Why the format should be interesting
World Cup fantasy games are different from long domestic-season games. There is less time to recover from a poor start, but there are also more chances to gain quickly if you make the right calls at the right time.
With only 8 Gameweeks, aggressive planning becomes much more viable. Managers can target short fixture runs, attack captaincy opportunities and move quickly away from eliminated teams.
The fixed prices also change the usual fantasy mindset. There is no need to chase price rises or worry about losing team value. Decisions can be based more directly on expected points, fixtures and progression potential.
Early strategy thoughts
The first few Gameweeks are likely to be about balance.
The 3-player-per-nation limit means managers cannot simply pick half a team from the strongest countries. Instead, the opening squads may need a spread of reliable starters from several nations, ideally with a mixture of premium captaincy options and cheaper players who are likely to get minutes.
Captaincy will be a major factor. In a short tournament, hitting the right captain in the early rounds can create a significant advantage. It may be sensible to build the squad around two or three strong captaincy candidates from different match days or fixture slots, rather than relying too heavily on one nation.
Defensive structure is also worth considering. Clean sheets can be hard to predict in international tournaments, but pairing a goalkeeper and defender from a strong defensive nation can produce useful double returns. The risk, of course, is that one goal conceded can wipe out both players’ clean sheet points.
The wildcard
Each manager has one wildcard, which can be used at any time.
The obvious decision is whether to use it early to fix a poor starting squad, or save it for the later stages when more information is available.
Saving the wildcard could be powerful if several popular teams are knocked out or if the quarter-final and semi-final paths create a clear group of nations to target. However, an early wildcard may also be useful if team selections, formations or player roles turn out very differently from expectations.
In a short game, there is no perfect answer. The best wildcard timing will probably depend on how well the opening squad is set up for the first few rounds.
Five entries gives room for different approaches
With a maximum of 5 entries, managers can take more than one route into the game.
One entry might be built around the tournament favourites. Another could focus on a more balanced structure. A third could take a slightly contrarian route, backing a nation that looks under-owned but has a favourable draw.

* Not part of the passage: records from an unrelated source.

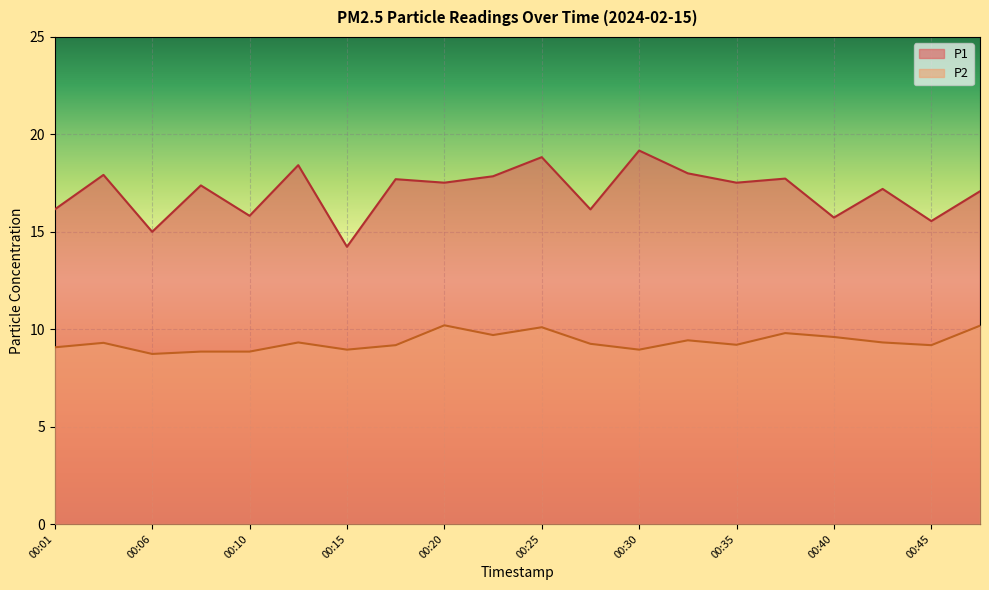

True or false: P2 and P1 cross at least once.

False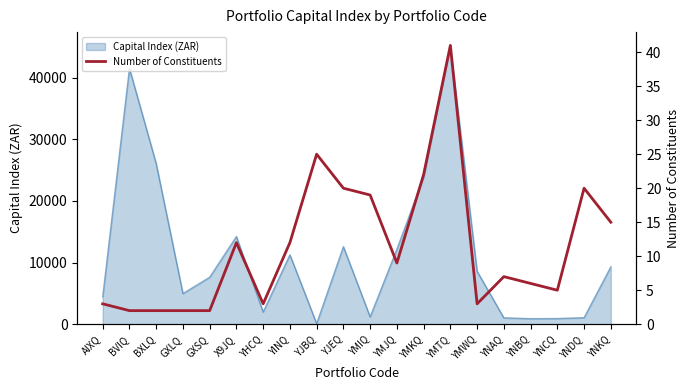

How many interior local valleys (lower than both neighbors) does the data have?

4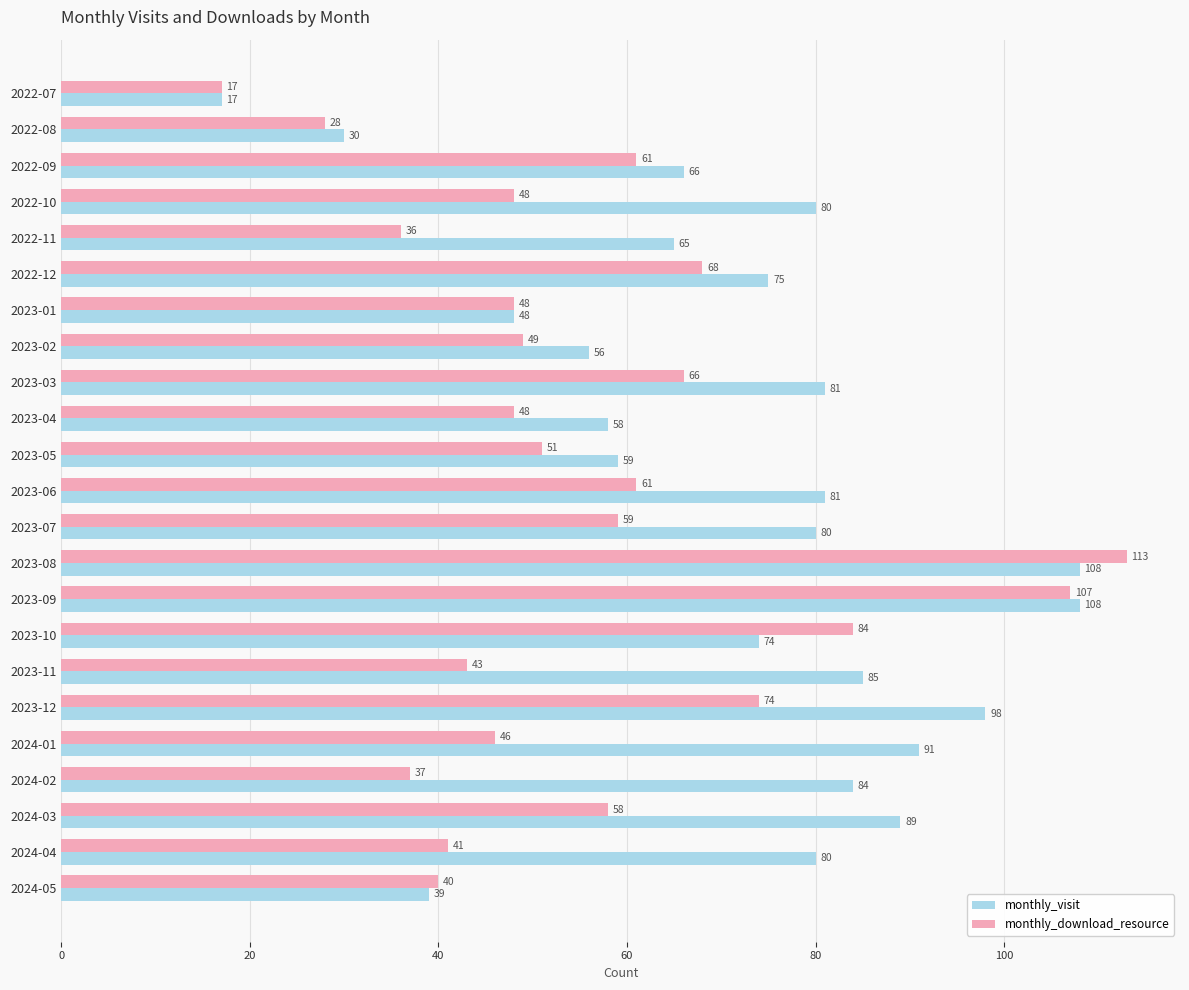

What is the greatest value displayed?

113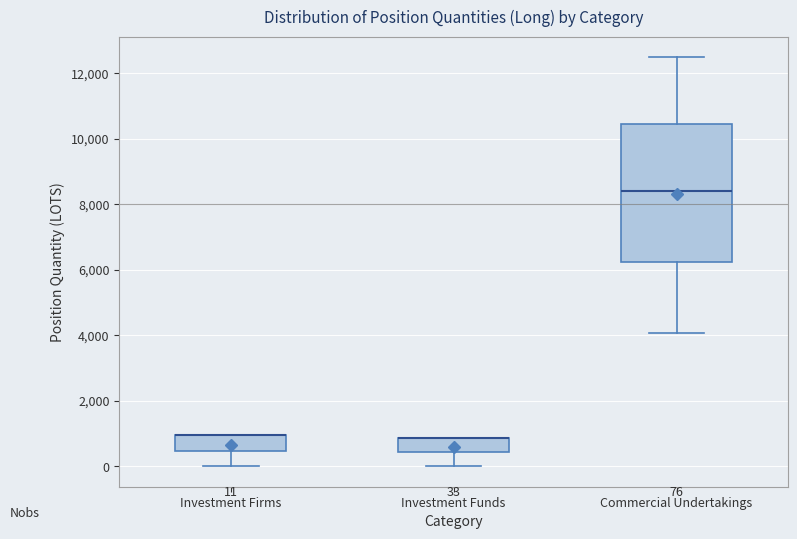

Comparing the boxes themselves (not the whiskers), which one is the tallest?

Commercial Undertakings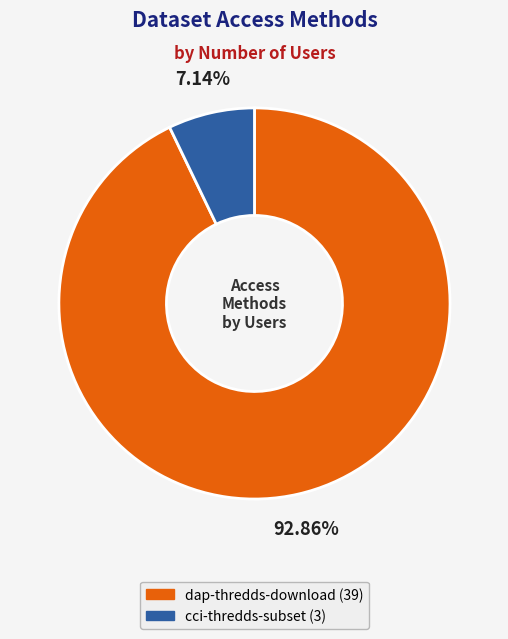

How many segments does this pie chart have?

2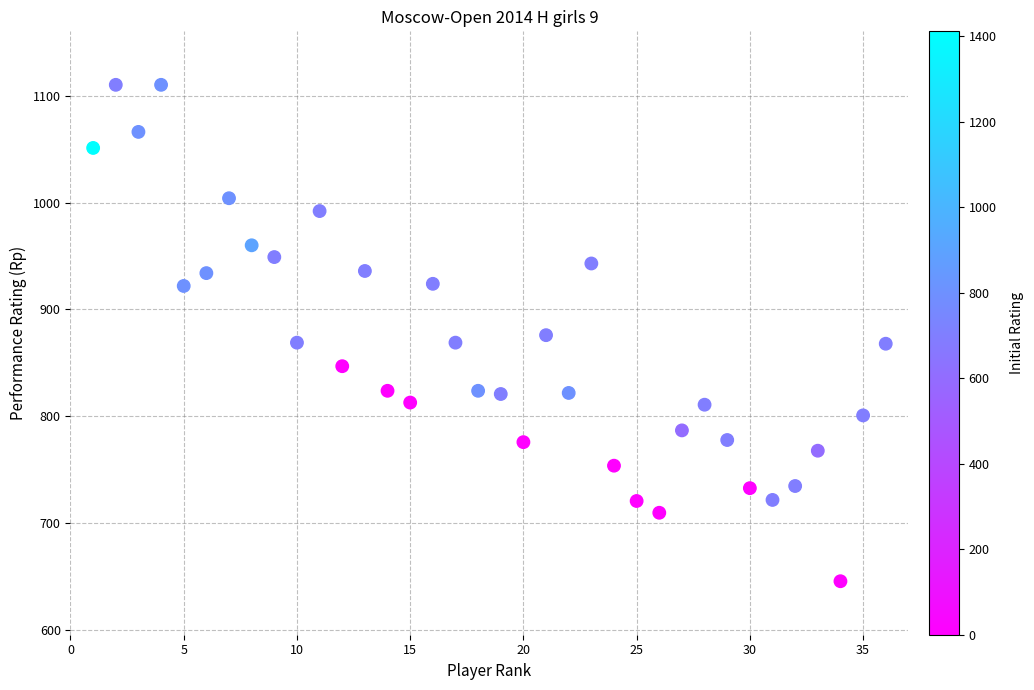

What is the range of X values (max minus min)?

35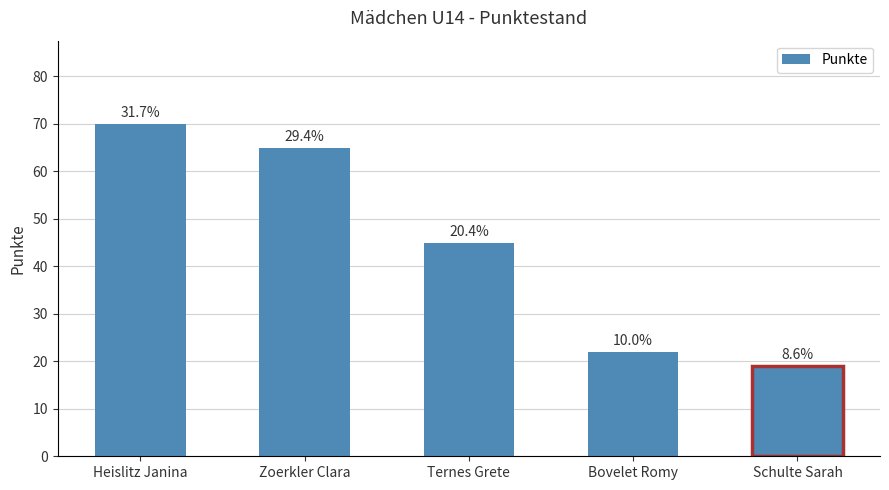

What is the value of the 2nd bar from the left?

65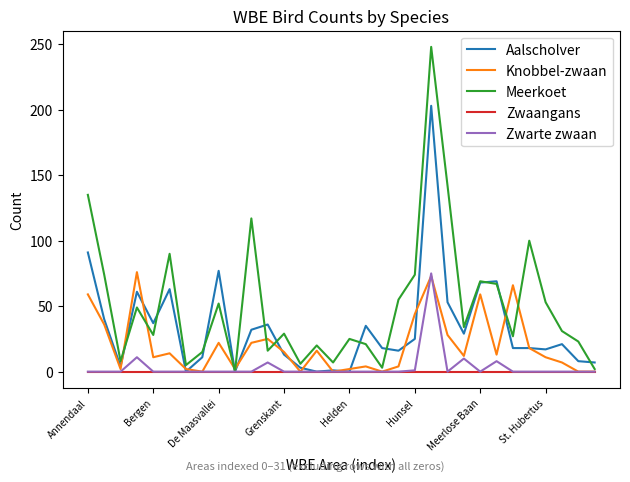

Which series has the largest range (max minus min)?

Meerkoet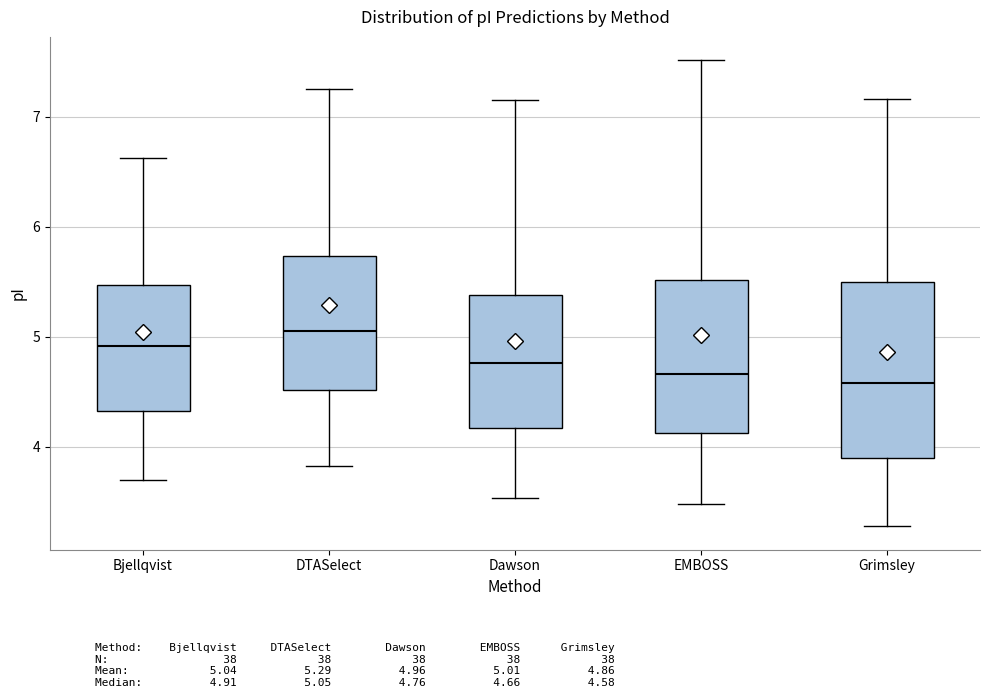

Where does the lower whisker of the box for Grimsley end on the y-axis? The values are not printed on the chart, so give them approximately, as read against the axis.

3.3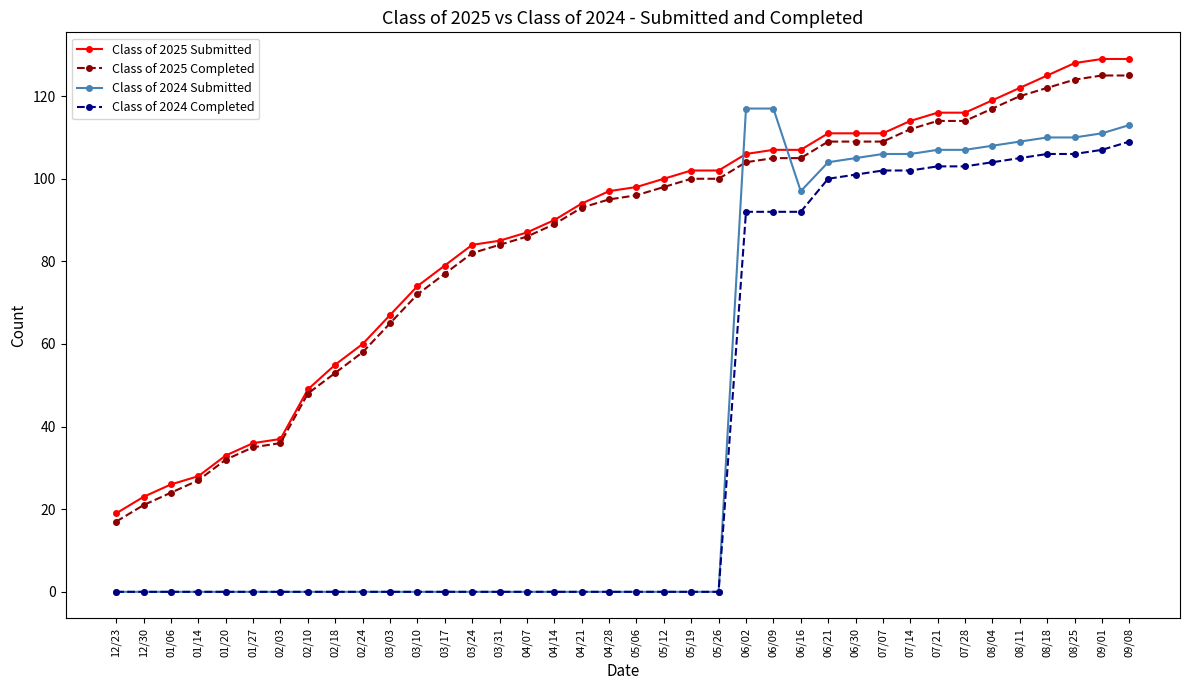

What is the total value across all series at 07/07?

428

That said, the maximum entry limit keeps the contest manageable. This is not a game where high-volume entry alone should dominate. Five teams is enough to try different strategies, but not so many that the contest becomes unrecognisable for regular fantasy managers.
Final thoughts
FanTeam’s Fantasy 2026 World Cup Season Game looks like a compact, tactical fantasy contest with enough moving parts to reward planning.
The £100,000 guaranteed prize pool is the headline, but the rules are what make it interesting: 15-man squads, 110m budget, captain and vice-captain, one wildcard, fixed prices, increasing nation limits and transfers that must be used rather than saved.
The key will be staying active. Check deadlines, monitor line-ups, use the reversible transfers, and keep one eye on the route through the tournament.
The World Cup only comes around every four years. For fantasy managers, this gives the tournament an extra edge from the first kick-off on 11th June.